Plumpy'Nut: The lifesaver that costs... well, peanuts

A nut paste used as a home-grown weapon in Africa's struggle against acute child malnutrition goes global

It was dubbed the wonder product that "may just be the most important advance ever" when it comes to battling acute child hunger. Now the life-saving peanut paste, first trialled during a famine in Niger eight years ago, is reaching two million of the world's most severely malnourished children a year.

The beauty of Plumpy'Nut, which was once said to be as important as the discovery of penicillin, is in its simplicity. The high-energy peanut-based paste, invented by a crusading French paediatrician, includes skimmed milk powder, sugar, vegetable fat and vitamins and minerals. It does not need clean water to swallow; it does not need to be cooked or refrigerated, and it stays fresh after opening. It can also be given to any child in the most advanced stage of malnutrition, anywhere, by anyone.

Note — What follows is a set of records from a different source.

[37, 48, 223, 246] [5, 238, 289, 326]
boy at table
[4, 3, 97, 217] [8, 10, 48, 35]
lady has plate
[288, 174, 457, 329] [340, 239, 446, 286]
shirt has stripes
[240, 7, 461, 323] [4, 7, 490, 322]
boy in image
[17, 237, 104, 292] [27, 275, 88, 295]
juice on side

Experts say the paste has "radically" changed the care of severely malnourished children in developing countries. Importantly, it has allowed them to be treated in their homes, rather than in hospitals, and it has "drastically" reduced their mortality rates. Now, with increased supply in the developing world, experts suggest that Plumpy'Nut, alongside generic versions of the product, could become Africa's "home-grown" cure for severe acute malnutrition. It could even, they add, be used to prevent it. This is no small feat: malnutrition is a major killer of children under five, accounting for around one million deaths annually, but affecting an estimated 20 million children worldwide.

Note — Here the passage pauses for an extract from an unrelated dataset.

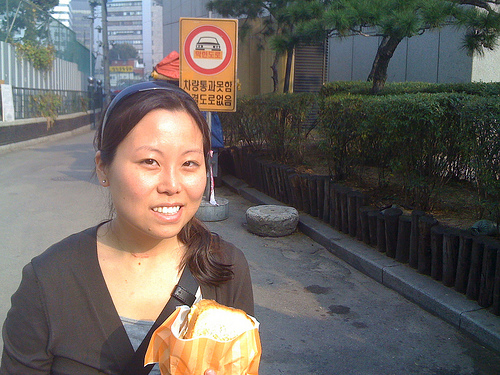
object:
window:
[121, 31, 124, 35]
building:
[0, 0, 209, 113]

Unicef, the world's biggest buyer of high-energy peanut paste, bought enough last year to feed two million children, a 15-fold increase over the past eight years, and the highest amount on record. Nearly half of that came from African suppliers.

For Jan Komrska, a contracts specialist at Unicef's nutrition unit, reaching the two-million-children-a-year mark was a "milestone". He added that the actual figure is likely to be even higher, as Unicef and other NGOs account only for 80 per cent of total sales. "It's the highest number of children we have ever reached and we want to keep it at that level," he told the IoS. He added that Unicef had been working to "motivate manufacturers to open sites in Africa", so that the product can be produced in the countries where it is used.

There was just one supplier producing the paste in 2005; now, there are 19 Unicef-approved producers in countries with some of the highest rates of malnutrition in the world – including Sudan, Haiti, Burkina Faso, Ethiopia, India and Niger. Six of the factories in Africa are franchises of the French company Nutriset, producing Plumpy'Nut, while five produce generic versions. Three were approved in 2012 alone.

Things have changed radically since 2005, when the Plumpy'Nut paste was marketed by Nutriset. It was first given to around 60,000 children with severe acute malnutrition during the famine in Niger. Ninety per cent recovered completely. Within two years, the World Health Organisation gave the product its seal of approval.

During the famine in the Horn of Africa two years ago, around 240,000 children were fed Plumpy'Nut. Now, the product is patented in 38 countries across the world. And despite patent battles – two American NGOs unsuccessfully fought for the right to overturn the company's patent in 2010, arguing that it hindered them from making a similar and cheaper paste – the supply is increasing.

Nutriset set up a franchise and now works with producers in 11 countries in Africa, Asia and America. Just over 40 per cent of its product now comes from abroad. And while the company argues that its patent supports local production and "protect[s] them from major competitors", generic pastes have also been made in countries such as India and South Africa.

Ismael Barmou, 32, is the deputy executive director of the only Plumpy'Nut factory in Niger, which opened three years ago. It is estimated that this year, the factory, which employs more than 90 people, will produce enough paste to treat 300,000 cases of severe acute malnutrition. Mr Barmou said that having a locally made product is essential to combating malnutrition.

"If you import peanut paste to Niger, it takes about three months to reach us. We look at the projections of what is needed for children, and we work to that," he said. "This peanut paste is incredible. It can turn the balance from a negative curve to the kid being back almost to normal; that is amazing."

For Meera Shekar, the World Bank's lead health specialist for Africa, the paste could very well be a "home-grown solution" to severe acute malnutrition, so long as local ownership and production increases and the advantages of economies of scale are seized. It currently costs around $50 (£30) to treat a child for up to two months. If the price is lowered, Ms Shekar believes it could be used as a "preventative" as well as a cure.